The cover frame 13 exhibits fluid inlet-openings 21, 22. These fluid inlet-openings 21, 22 are configured in a square shape.

The housing 2 exhibits ribs 16, in which one end of the ribs is loose. These ribs 16 are of different lengths and continue to a center leg 23 of the cover frame 13.

The arrangement of the ribs 16 divides the flow space 14′ into individual flow fields 24.

FIG. 5 shows a plan view of the housing 2 and the accommodation space 5 of the filter module 1.

A flow feedpipe 14 is constructed on the housing 2 at the front side 14′a of the flow space 14′.

This housing exhibits ribs 16, wherein one end of the ribs 16 opens into the housing 2 and the other end of the ribs 16 is loose. These ribs 16 are of different lengths. With the exception of a center rib 17, the other ribs 16 are disposed obliquely relative to the housing wall 15. They continue toward the center rib 17. The center rib 17, due to its arrangement in the housing 2, partially divides the flow space 14′ into two areas 18 and 19.

Claims

1. A filter module (1) for cleaning a fluid, comprising a housing (2) having an inlet opening (3) and an outlet opening (4), wherein the housing (2) forms an accommodating space (5) in which at least one filter element (6) is accommodated, wherein the filter element (6) has a filter medium (7) which is configured in a block-like manner, wherein the filter medium (7) is pleated and pushed together to form a block (8).

2. The filter module (1) according to claim 1, wherein the block (8) is arranged in a manner free from a frame element which fixes the filter module.

3. The filter module (1) according to claim 1, wherein the filter element (6) has a length (L) in the range of 10 to 100 mm.

4. Filter module (1) according to claim 1, wherein the filter medium (7) has a first layer, which is in the form of a carrier layer, and a second layer, which cleans a fluid in an adsorptive manner.

5. The filter module (1) according to claim 4, wherein the filter medium (7) includes a first layer made of nonwoven material, to which a second layer made of adsorbent material is applied.
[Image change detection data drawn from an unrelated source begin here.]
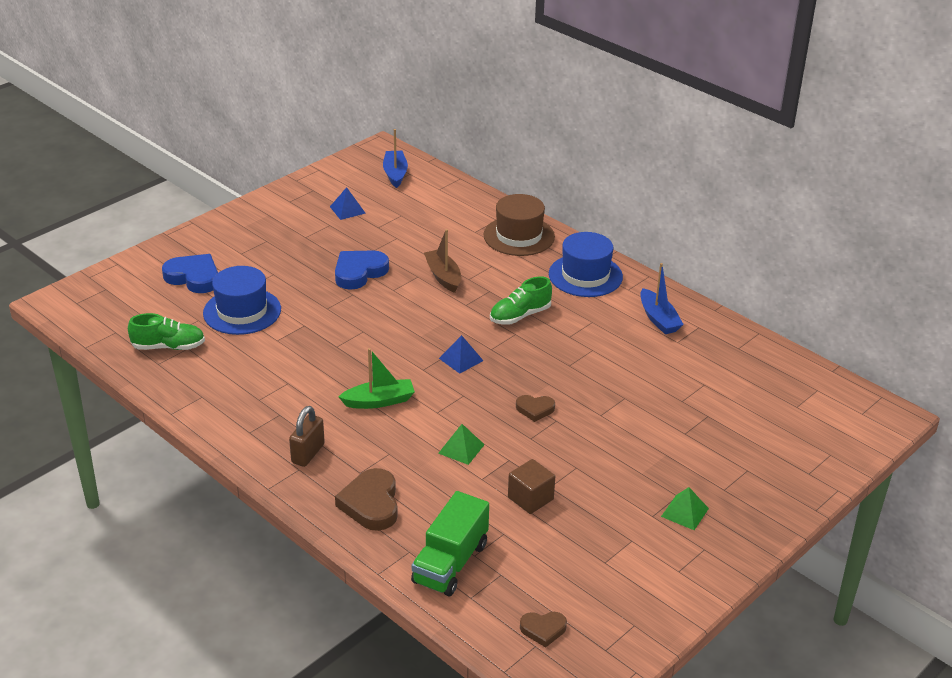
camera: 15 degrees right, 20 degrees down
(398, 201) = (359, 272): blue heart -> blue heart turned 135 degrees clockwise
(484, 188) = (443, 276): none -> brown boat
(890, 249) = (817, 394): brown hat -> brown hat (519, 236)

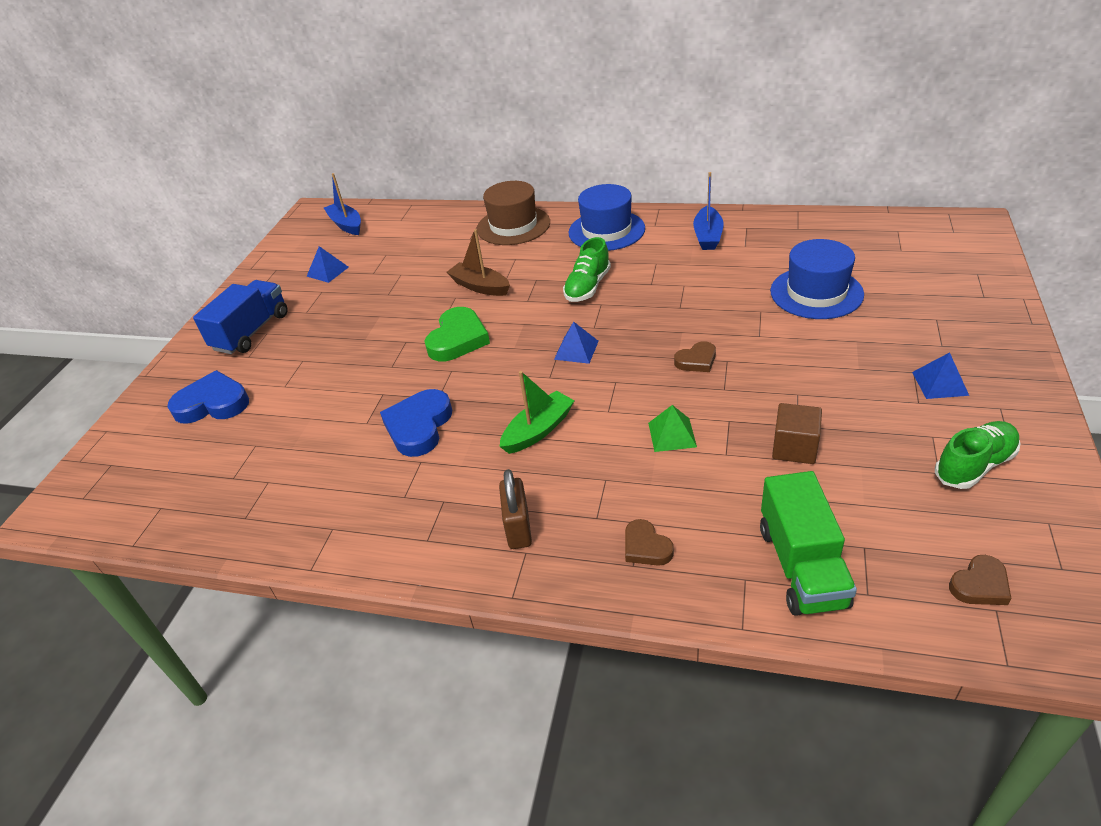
camera: 25 degrees left, 5 degrees up
(169, 347) = (243, 491): green shoe -> green shoe (974, 465)
(242, 311) = (300, 412): blue hat -> blue hat (816, 293)
(257, 235) = (251, 332): none -> blue truck
(359, 272) = (393, 319): blue heart -> blue heart (419, 426)
(371, 504) = (646, 547): brown heart -> brown heart, size x0.57
(389, 310) = (458, 339): none -> green heart
(658, 319) = (707, 236): blue boat -> blue boat turned 60 degrees clockwise
(685, 512) = (940, 383): green pyramid -> blue pyramid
6. The filter module (1) according to claim 1, wherein the filter medium (7) is configured as a material sintered to form a block (8).

7. The filter module (1) according to claim 1, wherein at least one planar filter layer (9, 10, 11, 12) adjoin(s) the filter medium (7) on the inlet side and/or outlet side.

8. The filter module (1) according to claim 7, wherein at least one filter layer (11) is connected to the housing (2) in a form-fitting manner.

9. The filter module (1) according to claim 7, wherein the top filter layer (11) facing the inlet (3) is configured as a coarse filter.

10. The filter module (1) according to claim 9, wherein a fine filter follows the coarse filter.

11. The filter module (1) according to claim 7, wherein the bottom filter layer (12) facing the outlet (4) is configured as a protective layer.

12. The filter module (1) according to claim 1, wherein the housing (2) is provided on the inlet side with a covering frame (13) which captively fixes the filter element (6) inside the housing (2).

13. The filter module (1) according to claim 12, wherein the covering frame (13) is connected to the housing (2) in a form-fitting or materially integral manner.

14. The filter module (1) according to claim 1, wherein the covering frame (13) has fluid inlet openings (21, 22).

15. The filter module (1) according to claim 1, wherein the housing (2) has ribs (16, 17), wherein one end of the ribs (16, 17) leads into the housing (2) and the other end of the ribs (16, 17) is exposed.